Гамбит по Воскресенскому - страница 35



Я сжимаюсь. Непроизвольно, хотя знаю, что она вытащит из любой ямы, что поможет. Но всё равно чувствую себя так, словно провинилась перед старшей сестрой. Или перед отцом.

— Стась…

— Без эмоций, чётко и по делу, — строго качнув головой, она сторонится, пропуская меня в квартиру.

Ждёт, пока поставлю пакеты на пол. Откуда их, вообще, столько? Давит своим невозможным взглядом.

— Попалась?

Вместо ответа я опускаю голову, поджимаю губы.

Я же не думала, что он…что мы… что Воскресенский окажется таким.

— Значит, разрулим. — Я вскидываюсь, встречаюсь с уставшим взглядом. И поддаюсь, когда она за руку утаскивает меня в сторону кухни. — Рассказывай, чудо.

***

Задрав голову до боли в шее, рассматриваю пафосную стекляшку Звягинцева.

У Кота тоже стекляшка, но какая-то душевная, что ли. Или я просто двинулась, как меня весь вечер пыталась убедить Стася.

Качаю головой и уверенной походкой иду к вращающейся двери.

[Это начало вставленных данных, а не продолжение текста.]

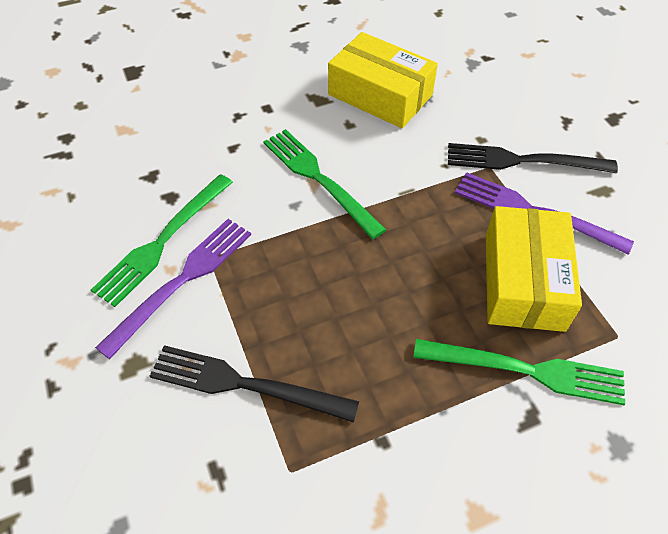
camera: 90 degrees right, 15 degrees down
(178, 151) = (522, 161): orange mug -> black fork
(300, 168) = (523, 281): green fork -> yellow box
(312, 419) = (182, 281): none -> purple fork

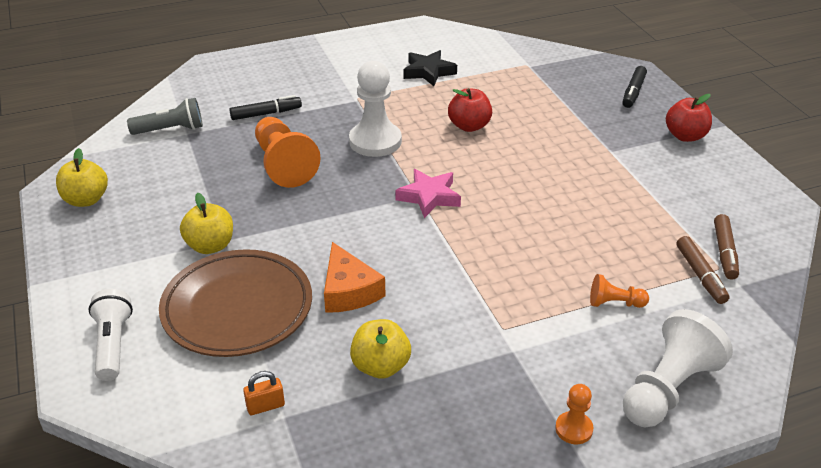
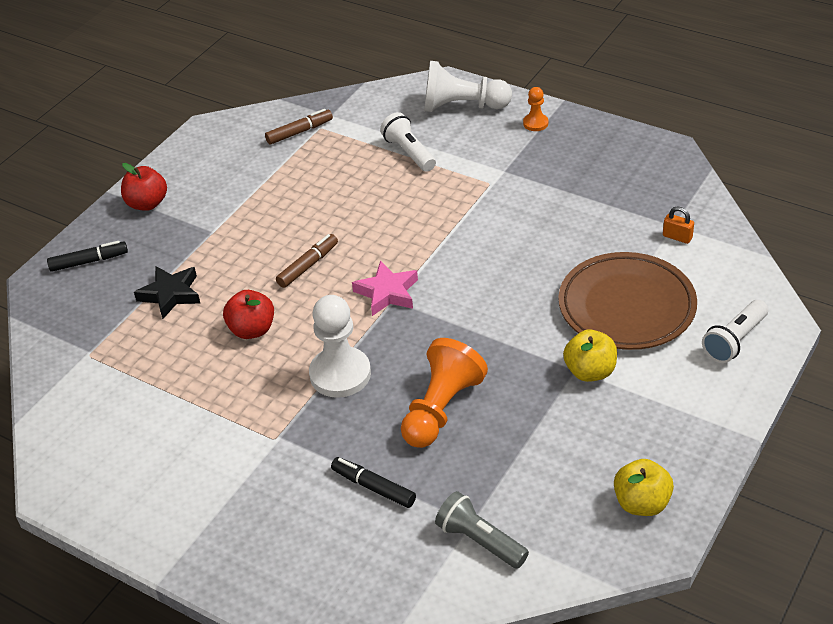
camera: 125 degrees left, 5 degrees up
(349, 290) = (541, 267): orange cheese -> none
(380, 366) = (586, 212): yellow apple -> none
(428, 72) = (168, 418): black star -> black star (171, 294)
(614, 303) = (409, 153): orange pawn -> white flashlight
(700, 275) = (338, 132): brown marker -> brown marker (308, 266)

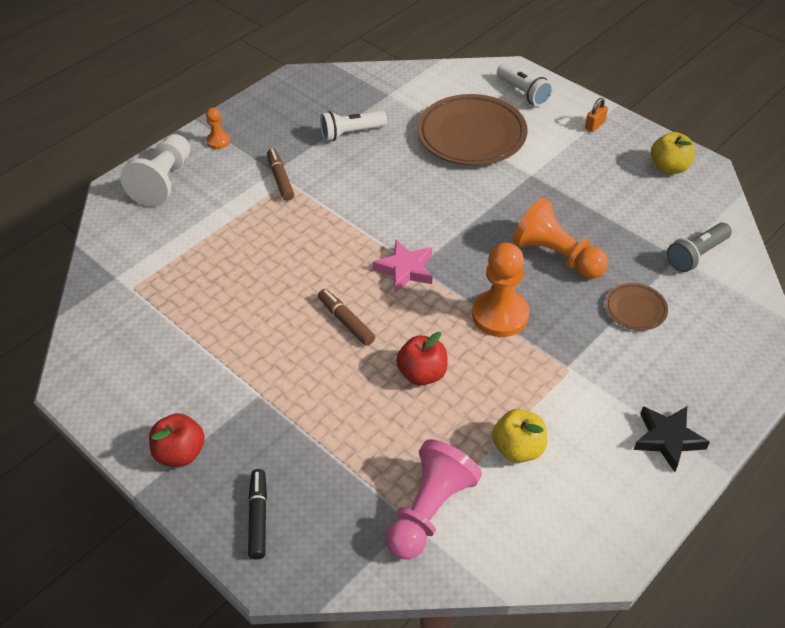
camera: 80 degrees left, 5 degrees up
(100, 362) = (429, 510): none -> pink pawn
(171, 294) = (346, 439): black star -> black star (667, 439)
(299, 132) = (129, 305): brown marker -> brown marker (280, 179)
(340, 374) = (500, 315): white pawn -> orange pawn
(373, 487) = (635, 309): black marker -> brown plate
(409, 153) = (213, 227): white flashlight -> white flashlight (351, 133)
(590, 371) = (535, 167): yellow apple -> yellow apple (518, 448)
(677, 237) = (403, 95): orange padlock -> orange padlock (594, 125)

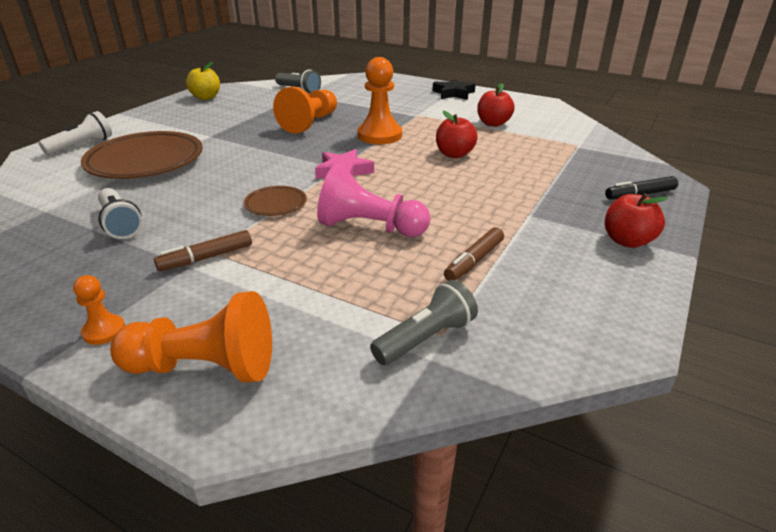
camera: 105 degrees left, 15 degrees down
(133, 279) = (425, 338): none -> grey flashlight
(163, 181) = (204, 367): white pawn -> orange pawn
(346, 321) = (418, 188): brown marker -> brown marker (474, 261)
(429, 510) = (564, 142): pink pawn -> pink pawn (370, 227)
(518, 448) = (493, 123): yellow apple -> red apple
(594, 125) = (146, 119): orange padlock -> none
(635, 309) = (355, 102): brown plate -> brown plate (276, 204)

Почему-то несложно быть уверенной вдали от Воскресенского. Зато рядом с ним я всё время чувствую себя дурочкой. И то ли прибить хочу, то ли…

Всё, хватит об этом.

Захожу, любопытно оглядываюсь. Исключительно для ресепшен и камер. Как же, я ведь здесь впервые. Хотя и правда впервые, но внутренности этой стекляшки мало отличаются от внутренностей других. Никакого воображения.

— Здравствуйте, — пошире раскрываю глаза и напускаю блеска, чтобы выглядеть восторженной. — Я новый курьер, меня ждут в… на втором этаже.

— Имя? — сразу же теряет интерес блондинка с обложки.

— Солнцева Майя Никитична.

Я не использую дважды одно и то же Ф.И.О., оставляю только имя, чтобы не путаться. Но это же Воскресенский. Спросить ведь — это слишком сложно.

Продолжая мысленно перебирать все недостатки одного конкретного котяры, поднимаюсь на второй этаж. Вот только двести двенадцатый кабинет заперт. Наглухо заперт, легко подопнув светлую дверь, я в этом только убеждаюсь.

— Майя Никитична? — раздаётся за спиной.

Я здесь уже знаменитость? Плохо, очень плохо.

Взгляд выхватывает камеры, с которых моё лицо можно брать хоть на обложки журналов — настолько чётким оно будет.

— Да, а вы? — с застенчивой улыбкой.

— Иван Фёдорович просил вас подняться в пятьсот пятый кабинет, он сегодня там, — мимоходом роняет девушка, у которой я даже лица не могу разглядеть.

Не дожидаясь моей реакции, она продолжает идти мимо, зарывшись в папки.

Вот что офис с людьми делает.

Вздохнув, иду к лифту. Подниматься пешком откровенно лень, и не мне одной. У лифта стоят ещё двое таких же, так что я скромно пристраиваюсь за ними.

Стася, конечно, много мне вчера высказала. В основном из-за моей самостоятельности, читай дурости. Но, блин, не всегда же мне прятаться за её спину. Или что, бегать к Стасе по любой мелочи?

Хотя назвать Кота мелочью…

Тяжело вздыхаю. Прижимаю папку с документами к груди.

Он не мелочь, он непонятно кто. Уже потому, что взял и скупил не одну пару брюки-блузка, а полмагазина. В пакетах, которые он мне отдал, нашлись и джинсы, и футболки, и пижамы. Это, вообще, в какие ворота?

Одна радость — пакеты я разбирала без Стаси. Та быстренько выдала ворох умных наставлений и сбежала к себе, закрывая дверь. И краснела я, рассматривая кружево и запредельно короткие топы и платья уже без неё. Хуже только то, что краснела из-за Кота, представляя, как он представлял…

Боже, хватит!

Идиотка.

Ничего он не представлял, просто пожалел. Откормил, одел… и отправил в руки Звягинцева.